After submitting a true heel’s performance in Game 2, Green received a villain’s welcome from the more than 19,000 in attendance at TD Garden. He was booed when he touched the ball and serenaded with profane chants throughout. Even more crucially, the Celtics’ players didn’t back down from Green either.
That resolve was captured by a sequence midway through the first quarter that began with Green blocking a lay-up by Brown. Green had some words for Brown, renewing their feud from Game 2. On the ensuing play, Brown called for the ball and promptly beat Green off the dribble before converting on a tough drive to the hole.
“[In Game 2], they brought the heat to us. For us, that left a bad taste in our mouth because what we hang our hat on is effort on the defensive end and being a physical team,” Smart said. “It definitely woke us up a little bit. We just wanted to come out, and if we were going to come out here and play, the last thing when we left that court we didn’t want to say we weren’t physical enough. It worked out for us.”
Green was the ultimate alpha in Game 2, antagonizing and rattling a Celtics team that has embodied the steely toughness of its coach, Ime Udoka.

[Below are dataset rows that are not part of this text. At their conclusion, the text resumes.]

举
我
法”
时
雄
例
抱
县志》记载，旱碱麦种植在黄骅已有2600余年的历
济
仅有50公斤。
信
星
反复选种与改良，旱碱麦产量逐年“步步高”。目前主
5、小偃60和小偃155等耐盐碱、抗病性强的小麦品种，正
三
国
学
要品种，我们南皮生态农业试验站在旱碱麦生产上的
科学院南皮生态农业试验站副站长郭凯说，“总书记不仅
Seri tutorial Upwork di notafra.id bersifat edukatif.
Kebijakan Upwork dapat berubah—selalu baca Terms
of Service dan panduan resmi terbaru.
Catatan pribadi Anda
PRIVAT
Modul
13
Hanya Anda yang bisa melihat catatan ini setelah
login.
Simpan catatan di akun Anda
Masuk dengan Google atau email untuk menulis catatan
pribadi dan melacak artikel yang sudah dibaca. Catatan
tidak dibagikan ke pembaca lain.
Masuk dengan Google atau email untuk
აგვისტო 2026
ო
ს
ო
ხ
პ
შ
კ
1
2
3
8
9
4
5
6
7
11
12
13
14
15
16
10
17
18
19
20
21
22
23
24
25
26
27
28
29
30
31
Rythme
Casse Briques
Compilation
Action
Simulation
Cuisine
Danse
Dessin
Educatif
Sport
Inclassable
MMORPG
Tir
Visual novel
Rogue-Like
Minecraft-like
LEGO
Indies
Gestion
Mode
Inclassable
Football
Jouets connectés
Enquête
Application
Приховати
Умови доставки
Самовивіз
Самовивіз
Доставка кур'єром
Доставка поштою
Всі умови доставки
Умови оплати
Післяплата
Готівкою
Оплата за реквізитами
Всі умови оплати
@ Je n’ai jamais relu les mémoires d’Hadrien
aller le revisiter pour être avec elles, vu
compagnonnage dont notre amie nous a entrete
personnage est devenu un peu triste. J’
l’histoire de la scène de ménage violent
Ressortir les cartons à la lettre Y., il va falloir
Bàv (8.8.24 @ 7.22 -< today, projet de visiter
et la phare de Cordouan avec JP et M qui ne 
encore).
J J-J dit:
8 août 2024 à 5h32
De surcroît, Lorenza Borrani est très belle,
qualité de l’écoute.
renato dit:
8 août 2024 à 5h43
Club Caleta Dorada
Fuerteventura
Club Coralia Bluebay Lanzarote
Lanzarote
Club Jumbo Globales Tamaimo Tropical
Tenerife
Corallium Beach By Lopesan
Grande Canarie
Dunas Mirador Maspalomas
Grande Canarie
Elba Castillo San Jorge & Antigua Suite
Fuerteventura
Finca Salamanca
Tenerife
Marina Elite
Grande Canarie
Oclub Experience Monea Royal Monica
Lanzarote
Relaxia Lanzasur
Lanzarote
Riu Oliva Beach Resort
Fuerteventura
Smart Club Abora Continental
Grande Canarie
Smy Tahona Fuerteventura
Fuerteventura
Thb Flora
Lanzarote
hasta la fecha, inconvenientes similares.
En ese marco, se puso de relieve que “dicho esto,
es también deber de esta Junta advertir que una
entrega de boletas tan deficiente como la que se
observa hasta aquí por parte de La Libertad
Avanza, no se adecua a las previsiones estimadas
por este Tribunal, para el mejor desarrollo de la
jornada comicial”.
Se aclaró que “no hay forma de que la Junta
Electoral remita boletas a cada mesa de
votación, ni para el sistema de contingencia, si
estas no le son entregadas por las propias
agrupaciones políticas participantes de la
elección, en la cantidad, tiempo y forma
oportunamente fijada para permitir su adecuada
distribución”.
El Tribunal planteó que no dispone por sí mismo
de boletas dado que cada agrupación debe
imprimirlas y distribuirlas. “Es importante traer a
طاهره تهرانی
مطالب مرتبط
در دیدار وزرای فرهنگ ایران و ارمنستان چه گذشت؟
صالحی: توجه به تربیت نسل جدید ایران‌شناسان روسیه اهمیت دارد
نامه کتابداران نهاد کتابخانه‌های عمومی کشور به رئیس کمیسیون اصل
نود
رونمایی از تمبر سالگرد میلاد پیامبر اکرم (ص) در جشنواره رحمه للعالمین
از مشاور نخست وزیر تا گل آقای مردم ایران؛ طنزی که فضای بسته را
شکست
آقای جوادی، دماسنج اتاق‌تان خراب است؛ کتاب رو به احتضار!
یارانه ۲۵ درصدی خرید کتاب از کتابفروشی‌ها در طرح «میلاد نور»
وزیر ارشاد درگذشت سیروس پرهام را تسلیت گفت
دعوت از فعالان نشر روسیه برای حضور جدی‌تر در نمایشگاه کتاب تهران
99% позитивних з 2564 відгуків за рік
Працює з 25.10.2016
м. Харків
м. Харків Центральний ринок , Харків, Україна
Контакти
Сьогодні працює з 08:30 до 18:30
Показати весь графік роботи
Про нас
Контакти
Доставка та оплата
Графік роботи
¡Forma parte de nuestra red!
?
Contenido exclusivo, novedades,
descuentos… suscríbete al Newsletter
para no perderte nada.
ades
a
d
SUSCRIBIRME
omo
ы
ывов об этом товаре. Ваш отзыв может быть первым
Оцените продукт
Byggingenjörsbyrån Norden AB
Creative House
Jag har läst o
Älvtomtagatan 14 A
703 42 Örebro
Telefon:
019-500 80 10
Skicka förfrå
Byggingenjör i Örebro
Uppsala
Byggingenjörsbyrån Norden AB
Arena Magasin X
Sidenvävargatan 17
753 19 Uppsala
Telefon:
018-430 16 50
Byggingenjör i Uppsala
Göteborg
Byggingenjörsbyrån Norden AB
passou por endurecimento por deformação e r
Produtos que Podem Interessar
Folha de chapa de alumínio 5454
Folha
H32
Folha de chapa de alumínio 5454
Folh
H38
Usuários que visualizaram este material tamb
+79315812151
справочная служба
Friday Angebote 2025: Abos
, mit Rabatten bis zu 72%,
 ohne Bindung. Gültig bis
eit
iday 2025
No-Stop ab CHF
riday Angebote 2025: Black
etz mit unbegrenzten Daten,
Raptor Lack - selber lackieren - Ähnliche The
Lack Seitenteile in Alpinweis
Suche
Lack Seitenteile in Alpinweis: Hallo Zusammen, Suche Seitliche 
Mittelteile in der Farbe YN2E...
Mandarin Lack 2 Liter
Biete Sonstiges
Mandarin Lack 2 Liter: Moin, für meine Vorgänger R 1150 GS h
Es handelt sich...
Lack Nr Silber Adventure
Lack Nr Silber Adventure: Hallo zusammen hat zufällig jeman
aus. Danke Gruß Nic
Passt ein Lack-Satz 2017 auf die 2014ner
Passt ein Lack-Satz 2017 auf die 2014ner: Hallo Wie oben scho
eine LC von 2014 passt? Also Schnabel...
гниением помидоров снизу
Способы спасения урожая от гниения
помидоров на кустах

Wednesday’s game in Boston featured more chippiness from Green, but this time, the Celtics largely avoided taking the bait. Instead, they imposed their will with their characteristic hard-nosed play, dominating the glass with 15 offensive rebounds.
“We don’t love how we kind of wilted at times last game, and that was a big point of emphasis the last few days,” Udoka said.
It wasn’t the Warriors’ dark artist who posed the biggest test to the Celtics’ nerves on Wednesday, but rather their pair of virtuosos, Steph Curry and Klay Thompson. After trailing by 12 at the half, Golden State mounted a furious rally in the third quarter that was powered by their sharp-shooting backcourt. Curry scored 15 of his 31 points in the period, highlighted by a blur of a stretch that saw the Warriors briefly take the lead, 83-82.
Boston regained the advantage 30 seconds later, when Smart buried a three off a Tatum assist. In the fourth, the Celtics leaned on their top-rated defense to put the game away, holding the Warriors to a mere 11 points in the final period.
Udoka credited Boston’s bigs with switching on screens and defending the Warriors’ deadly shooters better after the visitors made their third quarter charge. And it has been Udoka, Boston’s first-year head coach, who has been credited for toughening up a Celtics team that had long flirted with title contention but could never break through. He took over for a team that, entering this season, had played in three of the last five Eastern Conference finals but won zero.
Repeated shortcomings often drive a front office to reckon with its personnel, to consider whether it’s time to shake up its nucleus, and to contemplate whether its players are good – but not quite good enough.
On Wednesday night, Boston was rewarded for sticking with their incumbents.